Sampai saat ini, belum dapat dipastikan, sejak kapan manusia memiliki kecenderungan merenungi pergantian tahun, perubahan waktu, dengan kata-kata indah atau puitis? Seakan tidak sembarang kata-kata berhak mencatat apa yang terlewat atau mendekap harapan yang akan datang.

Dalam sejarah peradaban, perjumpaan kita dengan penanda waktu merupakan sekutu yang menawan dalam menghasilkan ucapan, harapan, dan renungan. “Selamat pagi”, “Selamat ulang tahun”, dan “Selamat tahun baru”.  Setiap kali kita mengucapkannya, seolah yang terdengar bukan hanya sebentuk tanda dalam siklus perputaran bumi, tetapi sebuah rasa dalam ritus peredaran diri.

Setiap diri manusia memang beredar di antara datang dan pergi. Dalam buku kumpulan puisi terbarunya, penyair Suminto A. Sayuti menulis gejala tersebut dengan menolak terminasi atau menolak akhir dari sesuatu di dalam ruang dan waktu, Ketika Diri adalah Kepulangan dan Keberangkatan  (Cantrik Pustaka, 2023). Perhatikan penggunaan “adalah” serta “dan”. Mengapa pula harus “kepulangan dan keberangkatan”, bukan “kepulangan dan kepergian”?
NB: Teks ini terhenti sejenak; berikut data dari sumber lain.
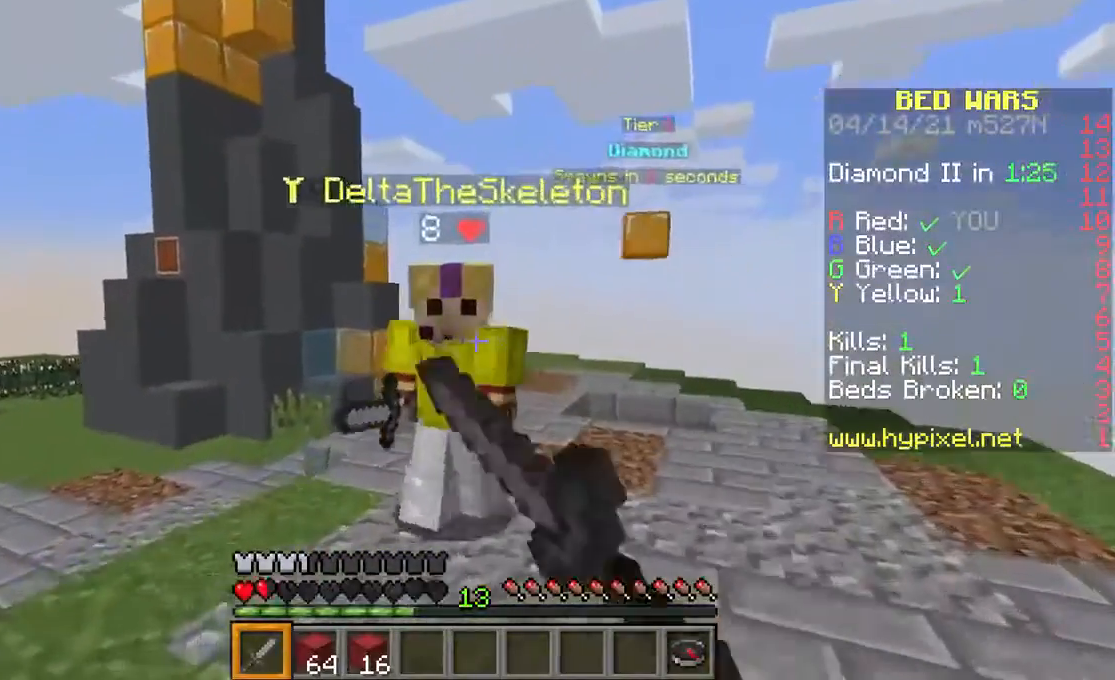
{"keys": ["s"], "mouse": ["left"], "events": [[33, "w", "up"], [67, "mouse_left", "up"], [100, "mouse_left", "down"], [133, "s", "down"], [267, "mouse_left", "up"], [300, "mouse_left", "down"], [467, "mouse_left", "up"], [500, "mouse_left", "down"]]}
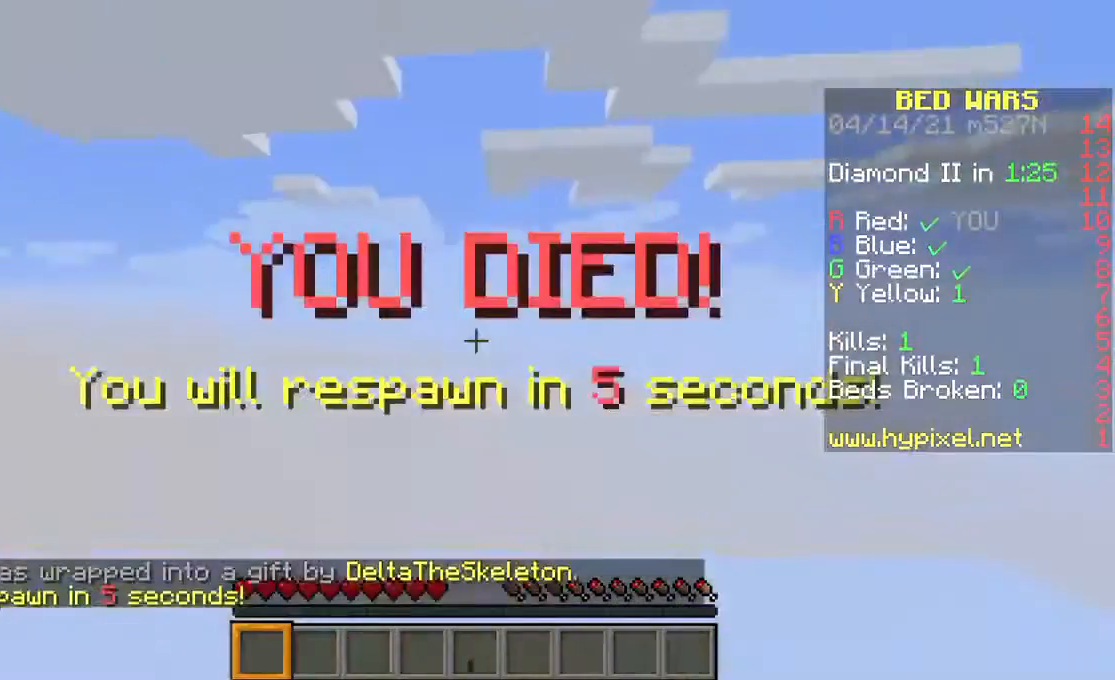
{"keys": [], "mouse": [], "events": [[200, "mouse_left", "up"], [300, "s", "up"]]}
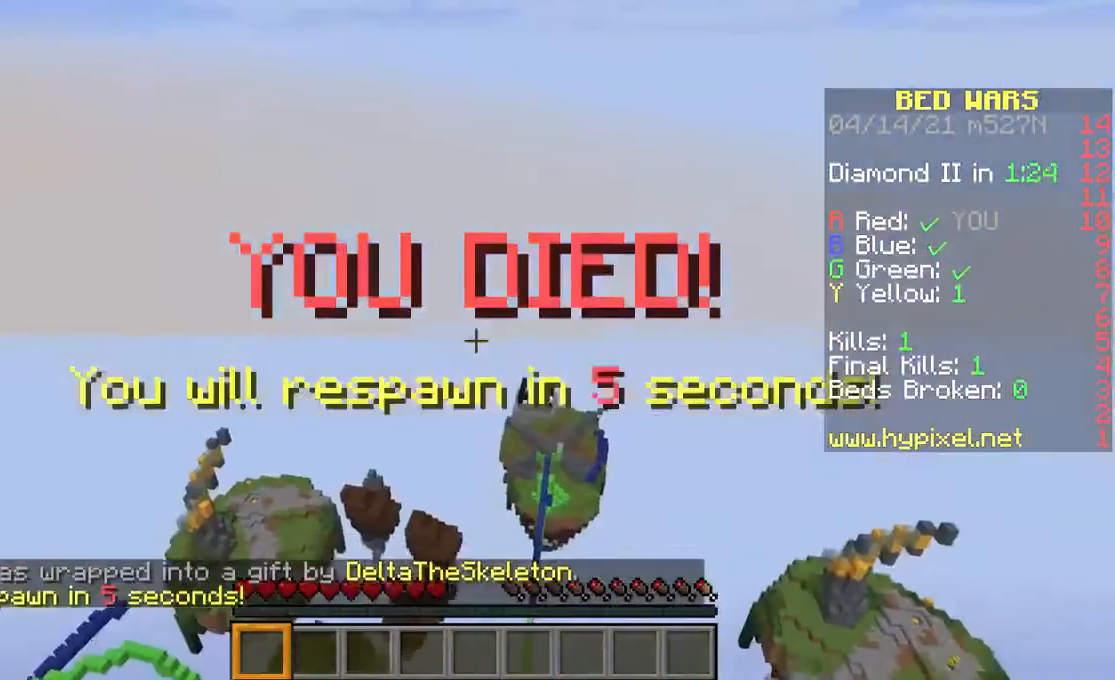
{"keys": [], "mouse": [], "events": []}
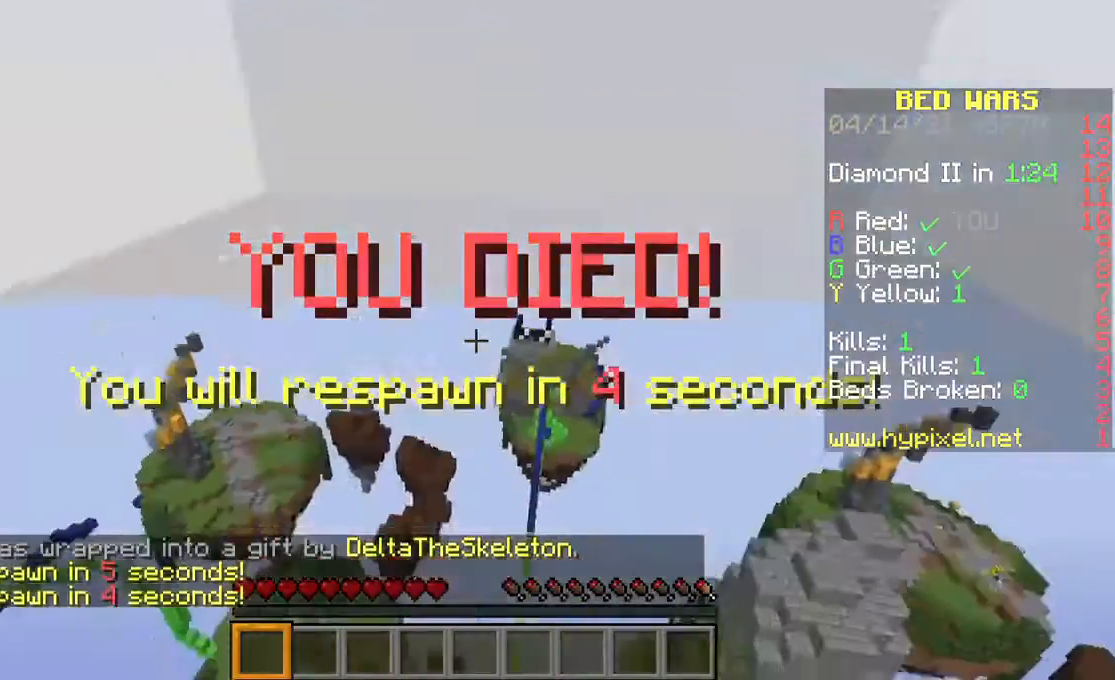
{"keys": [], "mouse": [], "events": []}
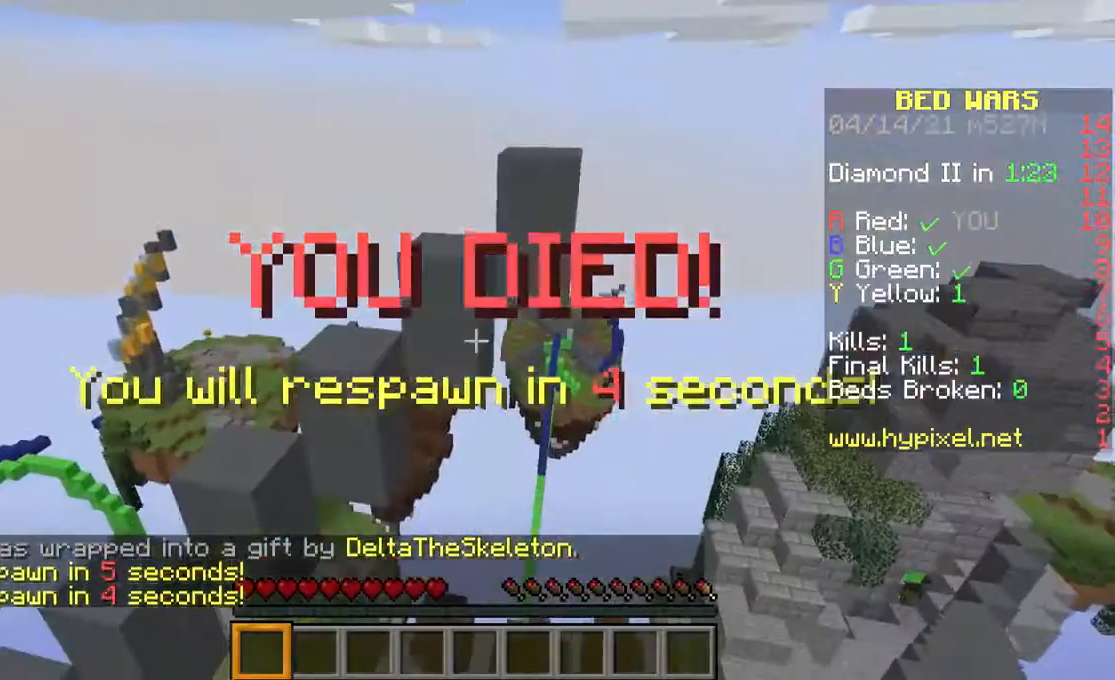
{"keys": [], "mouse": [], "events": []}
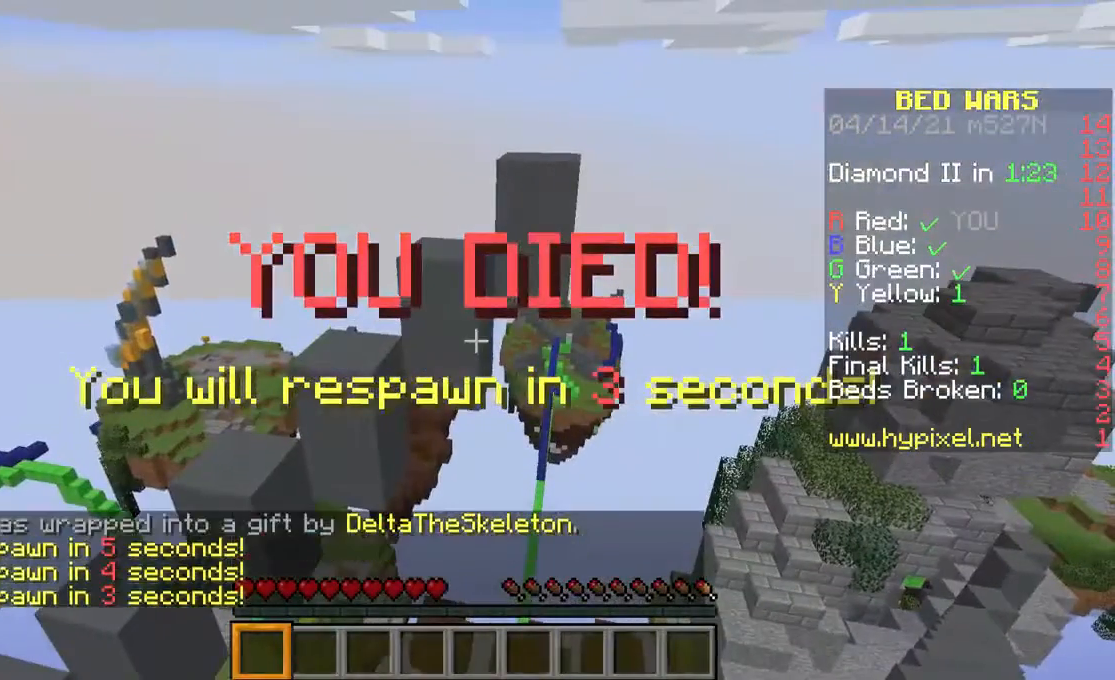
{"keys": [], "mouse": [], "events": []}
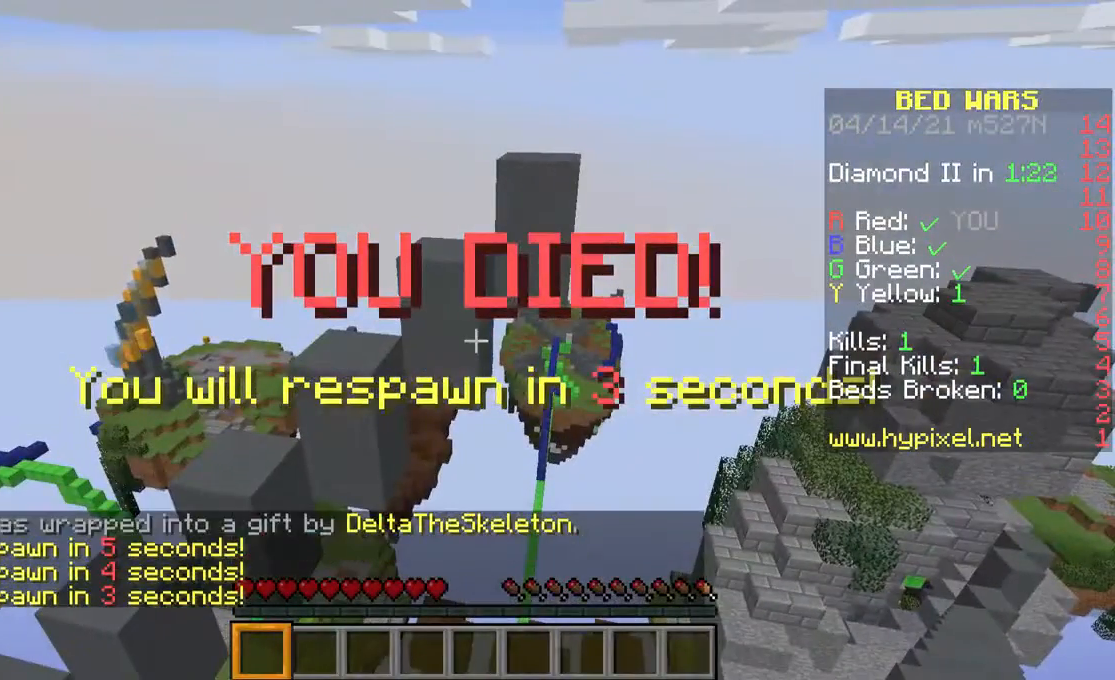
{"keys": [], "mouse": [], "events": []}
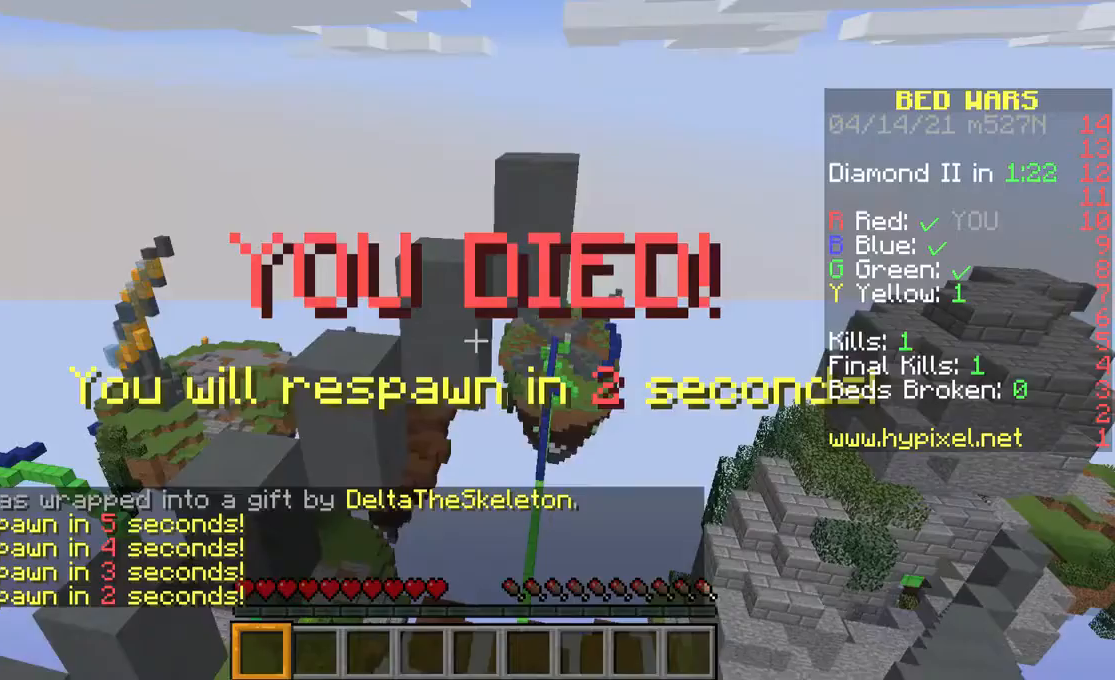
{"keys": [], "mouse": [], "events": []}
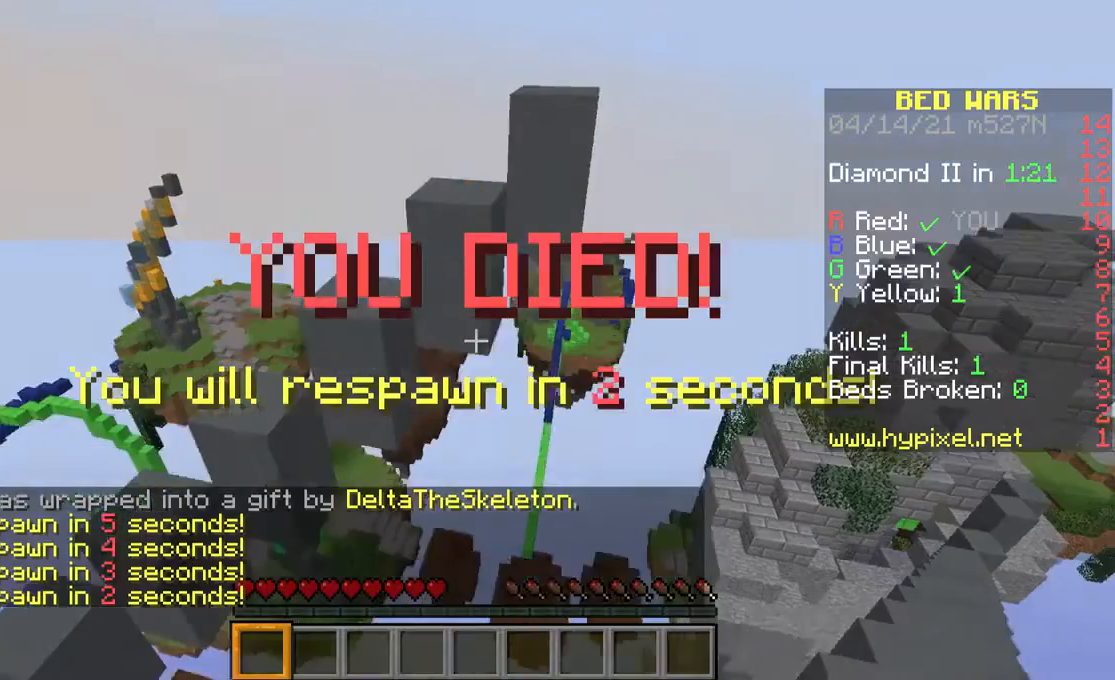
{"keys": ["w"], "mouse": [], "events": [[300, "w", "down"], [433, "w", "up"], [500, "w", "down"]]}
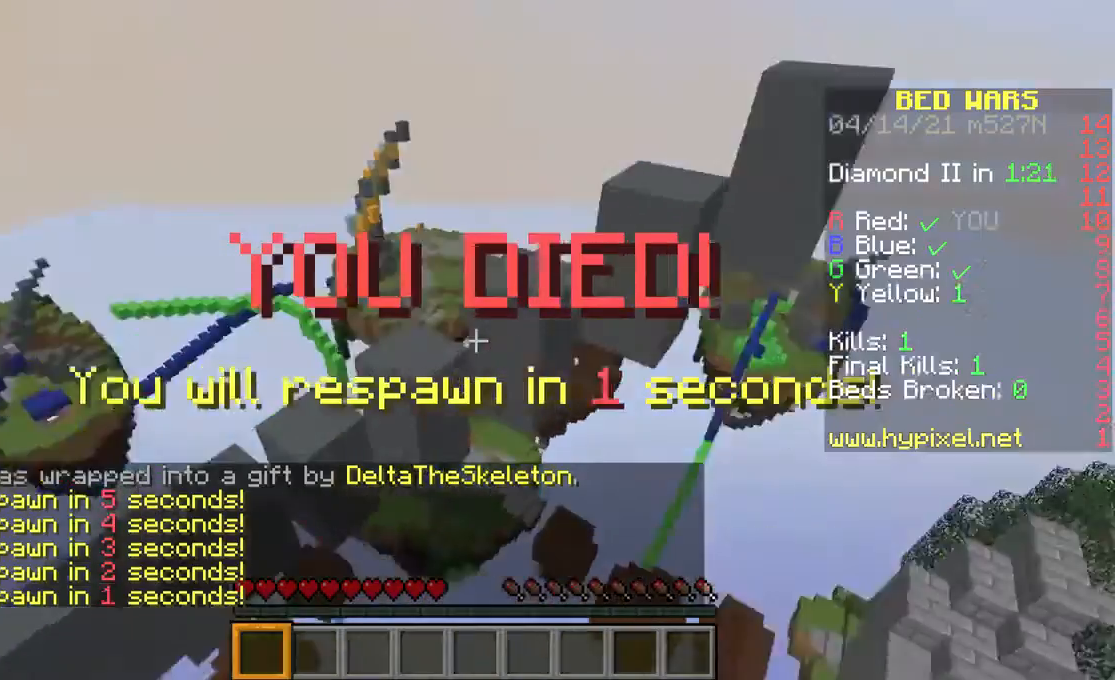
{"keys": ["space", "w"], "mouse": [], "events": [[167, "space", "down"], [367, "space", "up"], [400, "space", "down"]]}
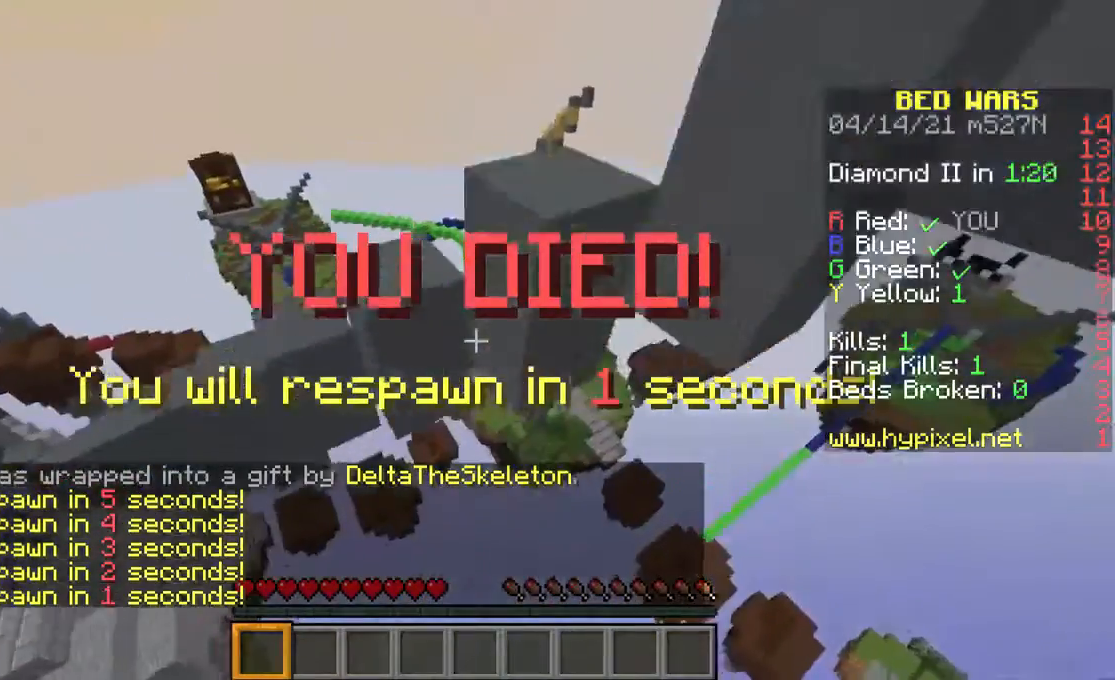
{"keys": ["w"], "mouse": [], "events": [[67, "space", "up"]]}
Berisi 100 puisi, kumpulan ini dibuka dengan puisi persembahan yang “teramat waktu” sebelum daftar isi. Puisi “Siapa Berkata  menggemakan sekali lagi antiterminasi (terutama dalam /Sekali hari ini lalu esok yang lusa/), juga siklus, dan semesta waktu.

Siapa Berkata

–kepada diri

Siapa bilang dengan kata-kata. Sekali

hari ini lalu esok yang lusa. Adalah

cintamu yang kenanga. Peraduan adalah

senyummu yang bumi. Aku pun rebah

seiring reda gelisah. Ranjang pun kasur

yang umur. Aku pun telentang memeluk

waktu yang pematang. Cahaya pun

terang. Redup pun cuma milik senja yang

petang. Siapa berkata. Puisimu adalah

sabda semesta

Pada lembar berikutnya, puisi “Notasi, 1” dan “Notasi, 2”, mengajak pembaca menekuri makna hidup, dari kepulangan dan keberangkatan tadi, melalui notasi gamelan. Yang tapil beda dari puisi-puisi Suminto A. Sayuti sebelumnya, misalnya dibandingkan dengan kumpulan Malam Taman Sari, kecenderungan untuk memberi arti pada “kelampauan (yang) ditempuh” beberapa kali membuat makna menjadi terdesak; berderap di antara disonansi, deskripsi, dan lompatan imaji.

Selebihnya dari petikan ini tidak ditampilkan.